We used a Kinesis Firehose to get data from the Stream Enrich stream, mainly because it’s auto-managed and already partition data into (year, month, day and hour). The problem is that the data that comes from the stream into the firehose is a TSV where records are not separated by newline n
(damn). We are using a lambda function to break the records every 130th \t
, which let’s us keep this data flow.
After that we had to deal with the Glue Catalog. We managed to create a Data Catalog with partitions by running a crawler in the actual data structure, editting the catalog schema and configurations to properly read the files, which are basically the configurations that I provided in the image above. Then I editted the crawler to don’t change table configurations, aside from partitions, and voilà, we have a catalog with date partitions (year, month, day, hour) that can be updated via crawlers. I also tried to set up a crawler with a GROK expression for classifier, but failed miserably.
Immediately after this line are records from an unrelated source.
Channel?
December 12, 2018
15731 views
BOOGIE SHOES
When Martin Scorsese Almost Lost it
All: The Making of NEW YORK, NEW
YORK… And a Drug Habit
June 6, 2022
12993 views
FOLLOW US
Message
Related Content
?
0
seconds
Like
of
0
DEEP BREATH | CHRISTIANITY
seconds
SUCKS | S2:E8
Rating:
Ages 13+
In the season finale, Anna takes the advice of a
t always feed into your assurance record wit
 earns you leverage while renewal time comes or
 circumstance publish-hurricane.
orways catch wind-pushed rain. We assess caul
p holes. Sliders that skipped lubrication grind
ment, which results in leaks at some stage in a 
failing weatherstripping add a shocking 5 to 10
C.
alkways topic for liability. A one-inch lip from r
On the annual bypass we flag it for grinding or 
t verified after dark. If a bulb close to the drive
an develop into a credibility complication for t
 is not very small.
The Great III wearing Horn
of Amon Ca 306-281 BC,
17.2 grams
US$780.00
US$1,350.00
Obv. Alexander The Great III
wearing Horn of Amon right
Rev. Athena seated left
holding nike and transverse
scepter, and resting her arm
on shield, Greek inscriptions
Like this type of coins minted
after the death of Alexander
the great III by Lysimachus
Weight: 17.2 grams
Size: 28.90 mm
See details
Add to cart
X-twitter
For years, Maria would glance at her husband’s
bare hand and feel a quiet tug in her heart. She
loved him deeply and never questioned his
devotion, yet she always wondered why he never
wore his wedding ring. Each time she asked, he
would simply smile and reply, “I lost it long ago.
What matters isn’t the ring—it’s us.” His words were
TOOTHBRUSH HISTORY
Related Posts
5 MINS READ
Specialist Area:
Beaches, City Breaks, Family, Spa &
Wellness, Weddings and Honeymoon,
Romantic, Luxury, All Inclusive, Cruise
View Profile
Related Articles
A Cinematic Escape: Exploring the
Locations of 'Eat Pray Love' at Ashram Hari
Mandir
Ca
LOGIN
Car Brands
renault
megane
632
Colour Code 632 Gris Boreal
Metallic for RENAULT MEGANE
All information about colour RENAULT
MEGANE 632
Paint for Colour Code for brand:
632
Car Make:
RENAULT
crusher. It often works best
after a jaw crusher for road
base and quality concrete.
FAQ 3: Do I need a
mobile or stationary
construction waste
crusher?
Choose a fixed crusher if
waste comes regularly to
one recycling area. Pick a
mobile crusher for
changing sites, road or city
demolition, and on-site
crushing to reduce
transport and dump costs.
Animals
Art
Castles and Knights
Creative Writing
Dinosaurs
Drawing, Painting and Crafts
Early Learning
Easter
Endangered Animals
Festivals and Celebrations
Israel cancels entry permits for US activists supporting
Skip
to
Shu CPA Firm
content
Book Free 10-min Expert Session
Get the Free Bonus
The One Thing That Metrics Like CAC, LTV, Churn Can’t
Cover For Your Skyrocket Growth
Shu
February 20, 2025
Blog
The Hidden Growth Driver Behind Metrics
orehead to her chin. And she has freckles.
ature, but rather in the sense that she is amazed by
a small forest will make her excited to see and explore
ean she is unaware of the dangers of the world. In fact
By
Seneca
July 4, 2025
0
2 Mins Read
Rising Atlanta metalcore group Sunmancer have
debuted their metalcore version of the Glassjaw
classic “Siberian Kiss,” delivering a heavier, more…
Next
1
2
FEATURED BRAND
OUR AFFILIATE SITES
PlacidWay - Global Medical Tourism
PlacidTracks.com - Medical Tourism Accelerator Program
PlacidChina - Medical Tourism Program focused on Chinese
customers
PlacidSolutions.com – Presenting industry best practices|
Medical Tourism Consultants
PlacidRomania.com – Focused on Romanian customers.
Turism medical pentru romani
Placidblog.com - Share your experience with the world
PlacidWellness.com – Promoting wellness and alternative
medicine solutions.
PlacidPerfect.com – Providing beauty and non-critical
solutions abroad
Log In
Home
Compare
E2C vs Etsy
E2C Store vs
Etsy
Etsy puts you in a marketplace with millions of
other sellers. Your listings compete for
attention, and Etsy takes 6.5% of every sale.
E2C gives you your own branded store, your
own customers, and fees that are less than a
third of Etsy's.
Although this solution is somewhat messy, I would say that the issue is solved, but I think that this subject could lead to some interesting discussions, which I’m open for.
Just to pinpoint: this flow is not necessary to load data in Redshift or Elasticsearch, for example, which is, to the best of my knowledge, the actual Snowplow downstreaming pipeline (I guess this article is great to understand the moving pieces), but this gives my team flexibility to query data directly from our data lake, which has data from other pipelines.